Pop culture obsessives writing for the pop culture obsessed.
Pop culture obsessives writing for the pop culture obsessed.

Berberian Sound Studio

Illustration for article titled Berberian Sound Studio

Not a drop of blood is spilled in Peter Strickland’s Berberian Sound Studio. Even so, Italian-horror buffs may feel a flush of nostalgia watching this bewitching genre whatsit, which manages to evoke the crimson-splashed shockers of the 1970s without so much as a single frame of actual carnage. The film is set during the post-production of a fictional, third-tier exploitation flick, the kind of revenge-of-the-witch potboiler Lucio Fulci could have knocked out during his prolific heyday. This movie-within-the-movie is never glimpsed, but it is heard: While no-name actresses screech unconvincingly and coo eerie lullabies, a frazzled British soundman provides the sonic evidence of unseen atrocities, from the splatter of a body on pavement to the sickening sizzle of a red-hot poker being used in a way its maker certainly never intended. If nothing else, Berberian Sound Studio demonstrates how much modern horror cinema owes its success to microphones and vegetables. 

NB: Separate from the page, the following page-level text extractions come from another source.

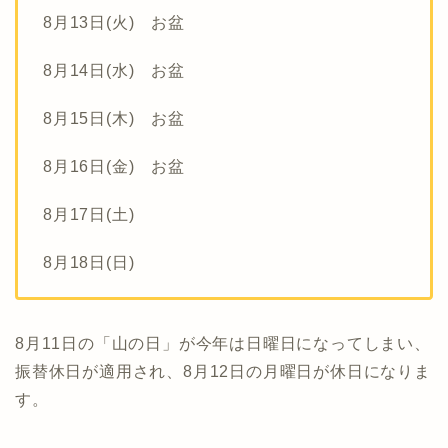
8月13日(火) お盆
8月14日(水) お盆
8月15日(木) お盆
8月16日(金) お盆
8月17日(土)
8月18日(日)
8月11日の「山の日」が今年は日曜日になってしまい、
振替休日が適用され、8月12日の月曜日が休日になりま
す。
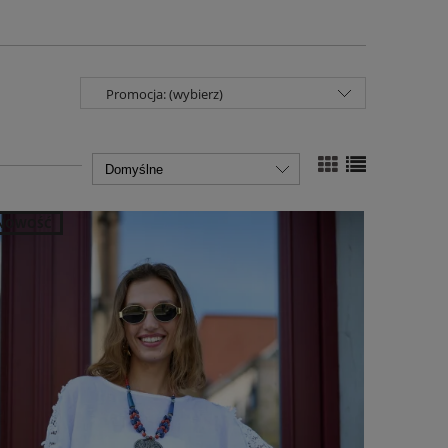
Promocja: (wybierz)
NOWOŚĆ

Said soundman is played by Toby Jones, that squat, distinctive character actor, disappearing into the role of a meek professional struggling to keep hold of his dignity and his sanity. Jones, who’s so violence-adverse he won’t squash a spider, is dismayed to discover that the Italian film he’s been misled into working on is pure sadistic schlock. (When he mentions the “equestrian” angle that was used to rope him in, Cosimo Fusco’s condescending producer replies: “Oh yeah, a horse-riding girl. She’s just not horse riding anymore.”) There’s an element of fish-out-of-water comedy here, as the out-of-place Brit copes with a steady stream of slights, including the filmmakers’ attempts to stiff him out of airfare. Antonio Mancino’s director, a horndog hack with pretensions of artistic seriousness, spends more time on the casting couch than in the studio. Fusco lobs insults at everyone in sight. A bored secretary (Tonia Sotiropoulou) skirts her duties. None of them demonstrate an iota of respect for the gifted craftsman they’ve brought in to class up their bottom-feeding genre exercise.

Slowly but surely, cinema and reality begin to blur for Jones, and Strickland—an up-and-comer with a flair for slow burns—traces his descent into madness. As a psychological thriller, Berberian Sound Studio is often hypnotic, but it’s also a little one-note: About halfway through its slim running time, the film begins to repeat itself, offering only minor variations on its Blow Out-meets-Suspiria metholodogy. The whole thing works better, perhaps, as a procedural tribute to the art of audio engineering. Strickland zooms in close on dials and knobs, displaying a fetishistic appreciation for the tools of the trade. He also honors the nuances of Foley work and ADR, making a case for mixing-board magicians, watermelon smashers, and vocal virtuosos as the true unsung heroes of moviemaking. At its core, this is a film about cinema’s ability to rewire the brain—an organ best accessed, Strickland argues, through the ear canals.